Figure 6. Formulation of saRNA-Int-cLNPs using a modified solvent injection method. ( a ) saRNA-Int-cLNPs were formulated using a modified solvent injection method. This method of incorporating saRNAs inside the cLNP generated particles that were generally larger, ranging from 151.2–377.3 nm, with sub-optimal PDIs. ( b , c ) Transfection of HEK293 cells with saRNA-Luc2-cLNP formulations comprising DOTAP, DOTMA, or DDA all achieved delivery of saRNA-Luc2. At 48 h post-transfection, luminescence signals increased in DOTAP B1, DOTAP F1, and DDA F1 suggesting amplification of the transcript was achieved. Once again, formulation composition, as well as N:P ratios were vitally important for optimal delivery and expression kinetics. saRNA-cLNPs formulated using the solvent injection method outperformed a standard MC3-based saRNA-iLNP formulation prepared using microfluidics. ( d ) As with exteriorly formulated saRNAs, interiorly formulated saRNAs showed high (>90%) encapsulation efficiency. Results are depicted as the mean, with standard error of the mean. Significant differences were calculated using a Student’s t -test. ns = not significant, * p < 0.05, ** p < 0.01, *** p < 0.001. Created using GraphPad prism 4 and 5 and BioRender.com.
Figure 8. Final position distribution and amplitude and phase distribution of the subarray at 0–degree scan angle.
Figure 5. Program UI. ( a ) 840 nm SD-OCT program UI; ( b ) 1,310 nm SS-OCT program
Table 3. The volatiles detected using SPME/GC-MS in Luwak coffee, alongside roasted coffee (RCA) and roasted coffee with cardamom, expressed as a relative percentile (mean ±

====================

[PROBLEM DESCRIPTION]
Each line in the listing is to be returned exactly.

[RESULT BELOW]
Figure 6. Formulation of saRNA-Int-cLNPs using a modified solvent injection method. ( a ) saRNA-Int-cLNPs were formulated using a modified solvent injection method. This method of incorporating saRNAs inside the cLNP generated particles that were generally larger, ranging from 151.2–377.3 nm, with sub-optimal PDIs. ( b , c ) Transfection of HEK293 cells with saRNA-Luc2-cLNP formulations comprising DOTAP, DOTMA, or DDA all achieved delivery of saRNA-Luc2. At 48 h post-transfection, luminescence signals increased in DOTAP B1, DOTAP F1, and DDA F1 suggesting amplification of the transcript was achieved. Once again, formulation composition, as well as N:P ratios were vitally important for optimal delivery and expression kinetics. saRNA-cLNPs formulated using the solvent injection method outperformed a standard MC3-based saRNA-iLNP formulation prepared using microfluidics. ( d ) As with exteriorly formulated saRNAs, interiorly formulated saRNAs showed high (>90%) encapsulation efficiency. Results are depicted as the mean, with standard error of the mean. Significant differences were calculated using a Student’s t -test. ns = not significant, * p < 0.05, ** p < 0.01, *** p < 0.001. Created using GraphPad prism 4 and 5 and BioRender.com.
Figure 8. Final position distribution and amplitude and phase distribution of the subarray at 0–degree scan angle.
Figure 5. Program UI. ( a ) 840 nm SD-OCT program UI; ( b ) 1,310 nm SS-OCT program
Table 3. The volatiles detected using SPME/GC-MS in Luwak coffee, alongside roasted coffee (RCA) and roasted coffee with cardamom, expressed as a relative percentile (mean ±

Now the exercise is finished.